Melbourne thrash Cronulla in NRL preliminary final
September 27, 2008
STORM 28 SHARKS 0
Regrets. Cronulla will have a few. The Sharks have waited 41 years for premiership success and after falling 28-0 to Melbourne in the second last week of 2008 they'll be trophy-less for another year at least.
Cronulla had tied at the top of the table with the Storm and Manly and, after winning a week off in the finals, hopes were building the men from the Shire could finally go all the way to the title.
But it seems the late and great coaching genius Jack Gibson was right all along when he said: "Waiting for Cronulla to win a premiership is like leaving the porch light on for Harold Holt."
Melbourne didn't just turn the lights off for Cronulla tonight, they cut off the Sharks' electricity and stole their matches.
Gone was the spark which had Cronulla enter the finals series as the only team to have beaten all other teams in the top eight.
Lost was the composure they carried for the previous 28 weeks of the competition.
And it took just three minutes for Storm stand-in captain Cooper Cronk to expose the anxiety, all 41 years of it, in the Sharks.
Cronk predicted the rush defence to get around opposing skipper Paul Gallen and find space before he grubbered ahead for Steve Turner to score.
The next 37 minutes was a football team falling apart.
Dropped balls - eight in total - and missed tackles plagued the Sharks and unfortunately for young five-eighth Blake Green, he had a horror half.

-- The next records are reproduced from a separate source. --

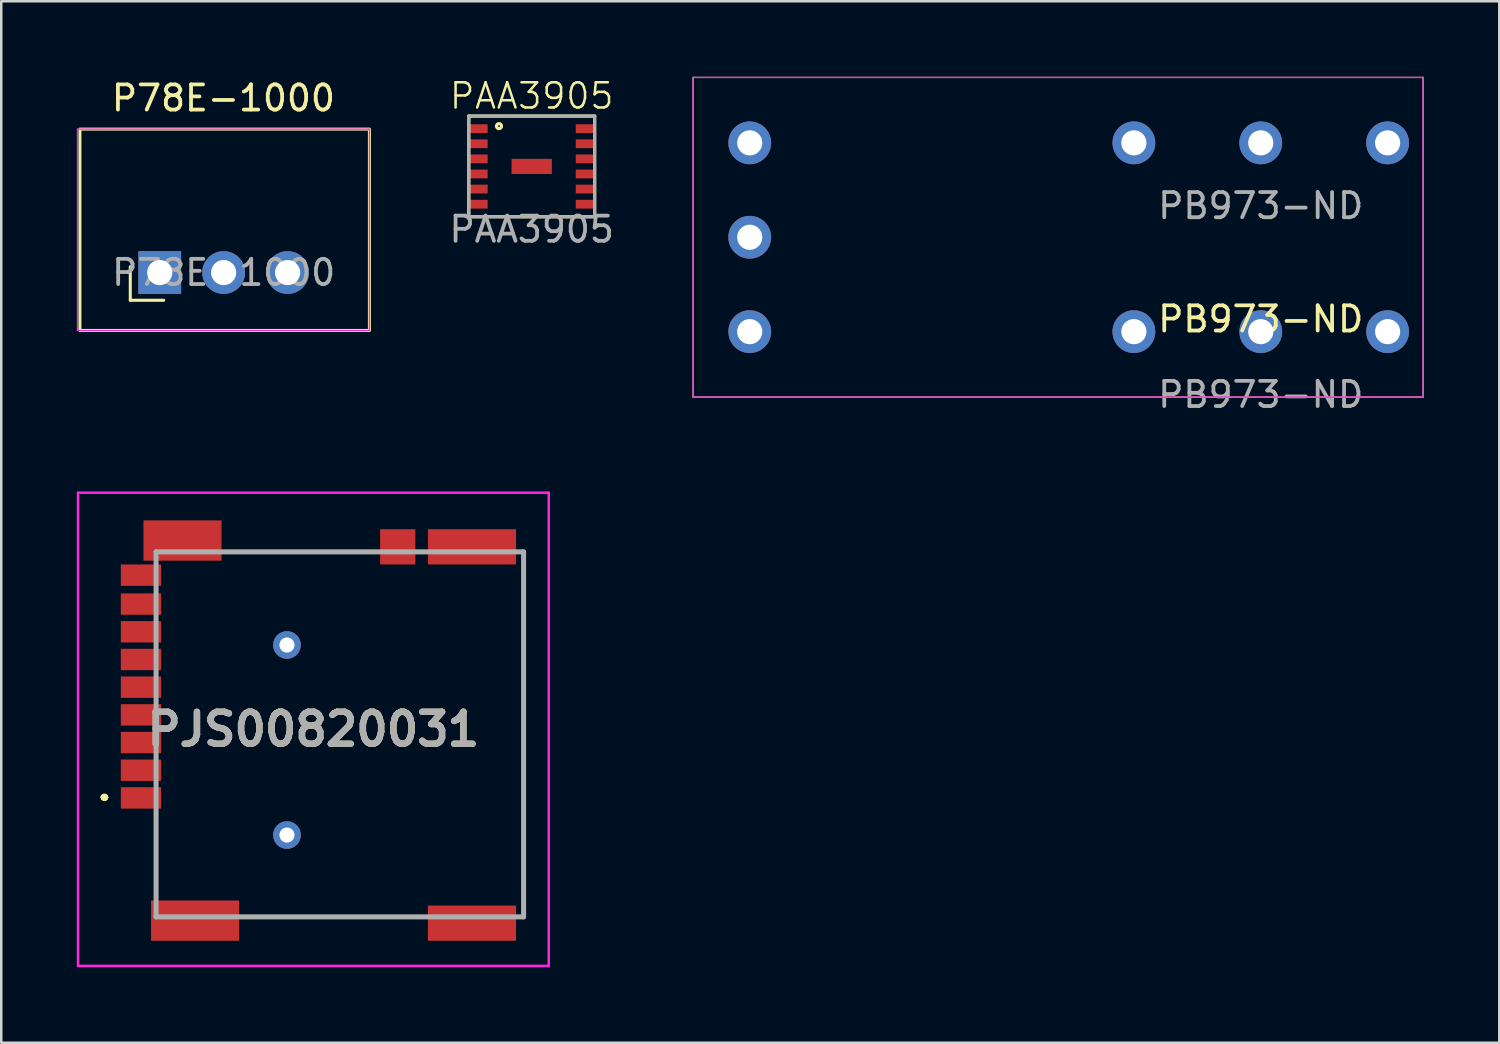
<source format=kicad_pcb>
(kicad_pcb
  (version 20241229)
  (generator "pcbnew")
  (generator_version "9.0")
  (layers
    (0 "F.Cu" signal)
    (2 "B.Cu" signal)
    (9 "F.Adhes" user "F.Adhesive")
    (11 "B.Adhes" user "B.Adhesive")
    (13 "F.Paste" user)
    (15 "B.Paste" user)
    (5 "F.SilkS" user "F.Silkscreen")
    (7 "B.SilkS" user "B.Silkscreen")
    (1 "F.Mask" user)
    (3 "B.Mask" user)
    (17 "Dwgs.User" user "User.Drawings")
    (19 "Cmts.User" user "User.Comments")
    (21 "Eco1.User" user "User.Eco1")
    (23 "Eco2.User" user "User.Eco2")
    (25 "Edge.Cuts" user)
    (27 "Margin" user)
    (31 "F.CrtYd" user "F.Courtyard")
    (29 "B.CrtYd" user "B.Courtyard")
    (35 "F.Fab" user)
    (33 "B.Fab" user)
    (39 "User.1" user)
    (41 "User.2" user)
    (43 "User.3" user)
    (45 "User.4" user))
  (footprint "PAA3905"
    (layer "F.Cu")
    (at 18.072 3.561)
    (property "Reference" "PAA3905" (at 0 -2.8 0) (unlocked yes) (layer "F.SilkS") (effects (font (size 1 1) (thickness 0.1))))
    (attr smd)
    (fp_line (start -2.5 -2) (end 2.5 -2) (stroke (width 0.127) (type solid)) (layer "F.SilkS"))
    (fp_line (start -2.5 2) (end -2.5 -2) (stroke (width 0.127) (type solid)) (layer "F.SilkS"))
    (fp_line (start 2.5 -2) (end 2.5 2) (stroke (width 0.127) (type solid)) (layer "F.SilkS"))
    (fp_line (start 2.5 2) (end -2.5 2) (stroke (width 0.127) (type solid)) (layer "F.SilkS"))
    (fp_circle (center -1.3 -1.6) (end -1.2 -1.6) (stroke (width 0.127) (type solid)) (fill no) (layer "F.SilkS"))
    (fp_line (start -2.5 -2) (end 2.5 -2) (stroke (width 0.127) (type solid)) (layer "F.Fab"))
    (fp_line (start -2.5 2) (end -2.5 -2) (stroke (width 0.127) (type solid)) (layer "F.Fab"))
    (fp_line (start 2.5 -2) (end 2.5 2) (stroke (width 0.127) (type solid)) (layer "F.Fab"))
    (fp_line (start 2.5 2) (end -2.5 2) (stroke (width 0.127) (type solid)) (layer "F.Fab"))
    (fp_text user "${REFERENCE}" (at 0 2.5 0) (unlocked yes) (layer "F.Fab") (effects (font (size 1 1) (thickness 0.15))))
    (pad "1" smd rect (at -2.125 -1.5) (size 0.75 0.35) (layers "F.Cu" "F.Mask" "F.Paste"))
    (pad "2" smd rect (at -2.125 -0.9) (size 0.75 0.35) (layers "F.Cu" "F.Mask" "F.Paste"))
    (pad "3" smd rect (at -2.125 -0.3) (size 0.75 0.35) (layers "F.Cu" "F.Mask" "F.Paste"))
    (pad "4" smd rect (at -2.125 0.3) (size 0.75 0.35) (layers "F.Cu" "F.Mask" "F.Paste"))
    (pad "5" smd rect (at -2.125 0.9) (size 0.75 0.35) (layers "F.Cu" "F.Mask" "F.Paste"))
    (pad "6" smd rect (at -2.125 1.5) (size 0.75 0.35) (layers "F.Cu" "F.Mask" "F.Paste"))
    (pad "7" smd rect (at 2.125 1.5) (size 0.75 0.35) (layers "F.Cu" "F.Mask" "F.Paste"))
    (pad "8" smd rect (at 2.125 0.9) (size 0.75 0.35) (layers "F.Cu" "F.Mask" "F.Paste"))
    (pad "9" smd rect (at 2.125 0.3) (size 0.75 0.35) (layers "F.Cu" "F.Mask" "F.Paste"))
    (pad "10" smd rect (at 2.125 -0.3) (size 0.75 0.35) (layers "F.Cu" "F.Mask" "F.Paste"))
    (pad "11" smd rect (at 2.125 -0.9) (size 0.75 0.35) (layers "F.Cu" "F.Mask" "F.Paste"))
    (pad "12" smd rect (at 2.125 -1.5) (size 0.75 0.35) (layers "F.Cu" "F.Mask" "F.Paste"))
    (pad "13" smd rect (at 0 0) (size 1.6 0.6) (layers "F.Cu" "F.Mask" "F.Paste")))
  (footprint "PJS00820031"
    (layer "F.Cu")
    (at 8.35 30.123)
    (property "Reference" "PJS00820031" (at 1.05 -4.2 0) (layer "F.SilkS") (effects (font (size 1.27 1.27) (thickness 0.254))))
    (attr through_hole)
    (fp_line (start -7.3 -1.5) (end -7.3 -1.5) (stroke (width 0.2) (type solid)) (layer "F.SilkS"))
    (fp_line (start -7.3 -1.5) (end -7.3 -1.5) (stroke (width 0.2) (type solid)) (layer "F.SilkS"))
    (fp_line (start -7.2 -1.5) (end -7.2 -1.5) (stroke (width 0.2) (type solid)) (layer "F.SilkS"))
    (fp_line (start -5.2 -0.5) (end -5.2 2) (stroke (width 0.1) (type solid)) (layer "F.SilkS"))
    (fp_line (start -1.25 3.25) (end 5 3.25) (stroke (width 0.1) (type solid)) (layer "F.SilkS"))
    (fp_line (start 3 -11.25) (end -2 -11.25) (stroke (width 0.1) (type solid)) (layer "F.SilkS"))
    (fp_line (start 9.4 3.25) (end 9.4 -11.25) (stroke (width 0.1) (type solid)) (layer "F.SilkS"))
    (fp_arc (start -7.3 -1.5) (mid -7.25 -1.55) (end -7.2 -1.5) (stroke (width 0.2) (type solid)) (layer "F.SilkS"))
    (fp_arc (start -7.2 -1.5) (mid -7.25 -1.45) (end -7.3 -1.5) (stroke (width 0.2) (type solid)) (layer "F.SilkS"))
    (fp_arc (start -7.2 -1.5) (mid -7.25 -1.45) (end -7.3 -1.5) (stroke (width 0.2) (type solid)) (layer "F.SilkS"))
    (fp_line (start -8.3 -13.6) (end 10.4 -13.6) (stroke (width 0.1) (type solid)) (layer "F.CrtYd"))
    (fp_line (start -8.3 5.2) (end -8.3 -13.6) (stroke (width 0.1) (type solid)) (layer "F.CrtYd"))
    (fp_line (start 10.4 -13.6) (end 10.4 5.2) (stroke (width 0.1) (type solid)) (layer "F.CrtYd"))
    (fp_line (start 10.4 5.2) (end -8.3 5.2) (stroke (width 0.1) (type solid)) (layer "F.CrtYd"))
    (fp_line (start -5.2 -11.25) (end -5.2 3.25) (stroke (width 0.2) (type solid)) (layer "F.Fab"))
    (fp_line (start -5.2 3.25) (end 9.4 3.25) (stroke (width 0.2) (type solid)) (layer "F.Fab"))
    (fp_line (start 9.4 -11.25) (end -5.2 -11.25) (stroke (width 0.2) (type solid)) (layer "F.Fab"))
    (fp_line (start 9.4 3.25) (end 9.4 -11.25) (stroke (width 0.2) (type solid)) (layer "F.Fab"))
    (fp_text user "${REFERENCE}" (at 1.05 -4.2 0) (layer "F.Fab") (effects (font (size 1.27 1.27) (thickness 0.254))))
    (pad "1" smd rect (at -5.8 -1.475 90) (size 0.85 1.6) (layers "F.Cu" "F.Mask" "F.Paste"))
    (pad "2" smd rect (at -5.8 -2.575 90) (size 0.85 1.6) (layers "F.Cu" "F.Mask" "F.Paste"))
    (pad "3" smd rect (at -5.8 -3.675 90) (size 0.85 1.6) (layers "F.Cu" "F.Mask" "F.Paste"))
    (pad "4" smd rect (at -5.8 -4.775 90) (size 0.85 1.6) (layers "F.Cu" "F.Mask" "F.Paste"))
    (pad "5" smd rect (at -5.8 -5.875 90) (size 0.85 1.6) (layers "F.Cu" "F.Mask" "F.Paste"))
    (pad "6" smd rect (at -5.8 -6.975 90) (size 0.85 1.6) (layers "F.Cu" "F.Mask" "F.Paste"))
    (pad "7" smd rect (at -5.8 -8.075 90) (size 0.85 1.6) (layers "F.Cu" "F.Mask" "F.Paste"))
    (pad "8" smd rect (at -5.8 -9.175 90) (size 0.85 1.6) (layers "F.Cu" "F.Mask" "F.Paste"))
    (pad "9" smd rect (at 4.4 -11.45 90) (size 1.4 1.4) (layers "F.Cu" "F.Mask" "F.Paste"))
    (pad "10" smd rect (at -5.8 -10.325 90) (size 0.85 1.6) (layers "F.Cu" "F.Mask" "F.Paste"))
    (pad "11" smd rect (at -4.15 -11.7 90) (size 1.6 3.1) (layers "F.Cu" "F.Mask" "F.Paste"))
    (pad "11" smd rect (at -3.65 3.4 90) (size 1.6 3.5) (layers "F.Cu" "F.Mask" "F.Paste"))
    (pad "11" smd rect (at 7.35 -11.45 90) (size 1.4 3.5) (layers "F.Cu" "F.Mask" "F.Paste"))
    (pad "11" smd rect (at 7.35 3.5 90) (size 1.4 3.5) (layers "F.Cu" "F.Mask" "F.Paste"))
    (pad "MH1" thru_hole circle (at 0 0) (size 1.1 1.1) (drill 0.6) (layers "*.Cu" "*.Mask"))
    (pad "MH2" thru_hole circle (at 0 -7.55) (size 1.1 1.1) (drill 0.6) (layers "*.Cu" "*.Mask")))
  (footprint "PB973-ND"
    (layer "F.Cu")
    (at 47.034 10.125)
    (property "Reference" "PB973-ND" (at 0 -0.5 0) (unlocked yes) (layer "F.SilkS") (effects (font (size 1 1) (thickness 0.15))))
    (attr smd)
    (fp_line (start -22.55 -10.1) (end -22.55 2.6) (stroke (width 0.05) (type solid)) (layer "F.SilkS"))
    (fp_line (start -22.55 2.6) (end 6.45 2.6) (stroke (width 0.05) (type solid)) (layer "F.SilkS"))
    (fp_line (start 6.45 -10.1) (end -22.55 -10.1) (stroke (width 0.05) (type solid)) (layer "F.SilkS"))
    (fp_line (start 6.45 2.6) (end 6.45 -10.1) (stroke (width 0.05) (type solid)) (layer "F.SilkS"))
    (fp_line (start -22.55 -10.1) (end -22.55 2.6) (stroke (width 0.05) (type solid)) (layer "F.CrtYd"))
    (fp_line (start -22.55 2.6) (end 6.45 2.6) (stroke (width 0.05) (type solid)) (layer "F.CrtYd"))
    (fp_line (start 6.45 -10.1) (end -22.55 -10.1) (stroke (width 0.05) (type solid)) (layer "F.CrtYd"))
    (fp_line (start 6.45 2.6) (end 6.45 -10.1) (stroke (width 0.05) (type solid)) (layer "F.CrtYd"))
    (fp_text user "${REFERENCE}" (at 0 2.5 0) (unlocked yes) (layer "F.Fab") (effects (font (size 1 1) (thickness 0.15))))
    (fp_text user "${REFERENCE}" (at 0 -5 0) (unlocked yes) (layer "F.Fab") (effects (font (size 1 1) (thickness 0.15))))
    (pad "11" thru_hole circle (at 0 0) (size 1.7 1.7) (drill 1) (layers "*.Cu" "*.Mask"))
    (pad "12" thru_hole circle (at -5.04 0) (size 1.7 1.7) (drill 1) (layers "*.Cu" "*.Mask"))
    (pad "14" thru_hole circle (at 5.04 0) (size 1.7 1.7) (drill 1) (layers "*.Cu" "*.Mask"))
    (pad "21" thru_hole circle (at 0 -7.5) (size 1.7 1.7) (drill 1) (layers "*.Cu" "*.Mask"))
    (pad "22" thru_hole circle (at -5.04 -7.5) (size 1.7 1.7) (drill 1) (layers "*.Cu" "*.Mask"))
    (pad "24" thru_hole circle (at 5.04 -7.5) (size 1.7 1.7) (drill 1) (layers "*.Cu" "*.Mask"))
    (pad "A1" thru_hole circle (at -20.3 0) (size 1.7 1.7) (drill 1) (layers "*.Cu" "*.Mask"))
    (pad "A2" thru_hole circle (at -20.3 -7.5) (size 1.7 1.7) (drill 1) (layers "*.Cu" "*.Mask"))
    (pad "A3" thru_hole circle (at -20.3 -3.75) (size 1.7 1.7) (drill 1) (layers "*.Cu" "*.Mask")))
  (footprint "P78E-1000"
    (layer "F.Cu")
    (at 5.825 7.778)
    (property "Reference" "P78E-1000" (at 0 -6.93 0) (layer "F.SilkS") (effects (font (size 1 1) (thickness 0.15))))
    (attr through_hole)
    (fp_line (start -3.7 1.1) (end -3.7 -0.23) (stroke (width 0.12) (type solid)) (layer "F.SilkS"))
    (fp_line (start -2.37 1.1) (end -3.7 1.1) (stroke (width 0.12) (type solid)) (layer "F.SilkS"))
    (fp_rect (start -5.7 -5.7) (end 5.8 2.3) (stroke (width 0.12) (type solid)) (fill no) (layer "F.SilkS"))
    (fp_line (start -5.8 -5.7) (end -5.8 2.3) (stroke (width 0.05) (type solid)) (layer "F.CrtYd"))
    (fp_line (start -5.8 2.3) (end 5.8 2.3) (stroke (width 0.05) (type solid)) (layer "F.CrtYd"))
    (fp_line (start 5.8 -5.7) (end -5.8 -5.7) (stroke (width 0.05) (type solid)) (layer "F.CrtYd"))
    (fp_line (start 5.8 2.3) (end 5.8 -5.7) (stroke (width 0.05) (type solid)) (layer "F.CrtYd"))
    (fp_text user "${REFERENCE}" (at 0.01 0 180) (layer "F.Fab") (effects (font (size 1 1) (thickness 0.15))))
    (pad "1" thru_hole rect (at -2.53 0 90) (size 1.7 1.7) (drill 1) (layers "*.Cu" "*.Mask"))
    (pad "2" thru_hole oval (at 0.01 0 90) (size 1.7 1.7) (drill 1) (layers "*.Cu" "*.Mask"))
    (pad "3" thru_hole oval (at 2.55 0 90) (size 1.7 1.7) (drill 1) (layers "*.Cu" "*.Mask")))
  (gr_rect
    (start -3 -3)
    (end 56.509 38.373)
    (stroke (width 0.1) (type default))
    (fill no)
    (layer "Edge.Cuts")))
</source>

Green was called into the team after Brett Seymour's unlucky knee injury last week as the club resisted pleas from sponsors and fans to reinstate Test star Greg Bird.
Bird was stood down last month by the club over an alleged glassing incident involving his girlfriend but, with his court case looking like falling through, the club had been under increasing pressure to let him play.
Coach Ricky Stuart, though, never caved in and instead called upon Green, with just 11 NRL games under his belt, to play the club's biggest game in years.
It was a brave decision by Stuart when many others would have gone the other way.
It just wasn't Green's night.
He twice passed to teammates who didn't expect the ball, dropped it cold himself and was in the defensive line when Cronk put Israel Folau over in the 24th minute.
The Sharks trailed 16-0 at halftime and, while they improved in the second half, it was clear halfback Brett Kimmorley was lacking a playmaking helper.
Cronulla just couldn't break Melbourne's defensive line and every time they built pressure they'd ruin it with another dropped ball.
It was Cronulla's worst performance of the year - equalling the 34-6 loss to Manly in round 15.
They desperately needed Bird's gamebreaking ability.
The Sharks might have claimed a moral victory by refusing to field Bird, but that's little solace to the loyal fans who may have just seen a rare chance at premiership success pass them by.